Now let's run the same query when the data is stored in a Parquet file:
pl.scan_parquet("~/data/G1_1e9_1e2_0_0.parquet").filter(
pl.col("id1") < "id016"
).group_by(["id1", "id2"]).agg(pl.sum("v1").alias("v1_sum")).collect()
This query runs in 8.3 seconds. It's much faster because Polars is optimized to skip row groups in Parquet files that don't contain data that's relevant for the query.
Then run the query on newly created Delta table:
pl.scan_delta("~/data/deltalake/G1_1e9_1e2_0_0", version=1).filter(
pl.col("id1") < "id016"
).group_by(["id1", "id2"]).agg(pl.sum("v1").alias("v1_sum")).collect()

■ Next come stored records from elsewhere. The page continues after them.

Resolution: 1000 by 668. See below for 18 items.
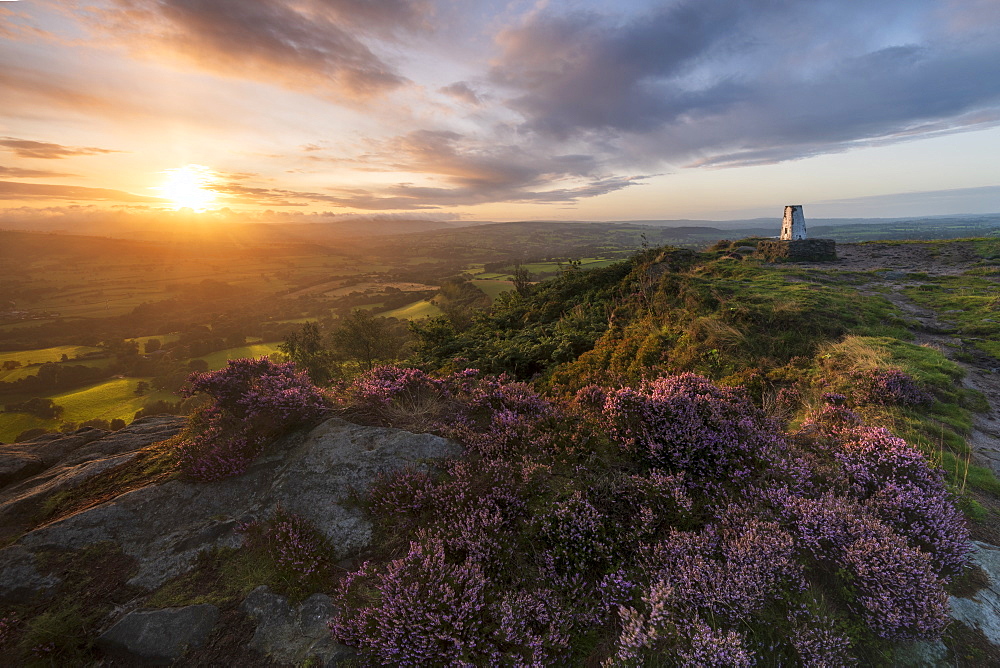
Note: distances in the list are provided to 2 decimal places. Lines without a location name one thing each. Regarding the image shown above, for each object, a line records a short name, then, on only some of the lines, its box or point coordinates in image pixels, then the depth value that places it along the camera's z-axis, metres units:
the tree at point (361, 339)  32.03
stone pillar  29.20
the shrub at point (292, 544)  4.05
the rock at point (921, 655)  3.14
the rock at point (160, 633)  3.40
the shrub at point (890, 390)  6.91
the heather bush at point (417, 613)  3.04
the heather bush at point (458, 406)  5.59
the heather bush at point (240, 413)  5.62
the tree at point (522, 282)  28.33
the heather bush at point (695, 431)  4.76
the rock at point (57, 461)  5.06
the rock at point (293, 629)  3.31
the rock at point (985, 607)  3.34
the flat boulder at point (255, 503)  4.39
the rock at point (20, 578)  3.81
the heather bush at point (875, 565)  3.17
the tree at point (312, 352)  30.67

This query runs in 7.2 seconds. Polars can run this query faster because it can inspect the Delta transaction log and skip entire files that don't contain relevant data before performing the ordinary Parquet row group skipping.
Finally run the query on the Delta table after it has been Z Ordered by id1
:
pl.scan_delta("~/data/deltalake/G1_1e9_1e2_0_0", version=2).filter(
pl.col("id1") < "id016"
).group_by(["id1", "id2"]).agg(pl.sum("v1").alias("v1_sum")).collect()
This query runs in 3.5 seconds. The query on the Z Ordered Delta table is even faster because similar data has been co-located in the same files. This allows for even greater data skipping.
Polars can leverage file skipping to query Delta tables very quickly.
Why Polars is fast with Delta Lake
Delta tables consist of metadata in a transaction log and data stored in Parquet files.
When Polars queries a Delta table, it starts by consulting the transaction log to understand the metadata of each file in the Delta table. This allows for Polars to quickly identify which files should be skipped by the query.
CSV files don't contain any such metadata, so file skipping isn't an option. Polars can skip Parquet files based on metadata, but it needs to open up each file and read the metadata, which is slower that grabbing the file-level metadata directly from the transaction log.
Parquet doesn't allow users to easily Z Order the data and colocate similar data in the same row groups. The Z Order optimizations are only supported in Delta tables.
Delta Lake offers Polars users with unique performance optimizations.
Other Delta Lake features relevant for Polars users
- ACID transactions for reliable writes
- better performance with file skipping
- enhanced file skipping via Z Ordering
- ability to rollback mistakes
Conclusion
This guide shows how Delta Lake is a great storage format for Polars analyses.
Delta Lake is easy to use, fast, and full of features that are great for Polars users.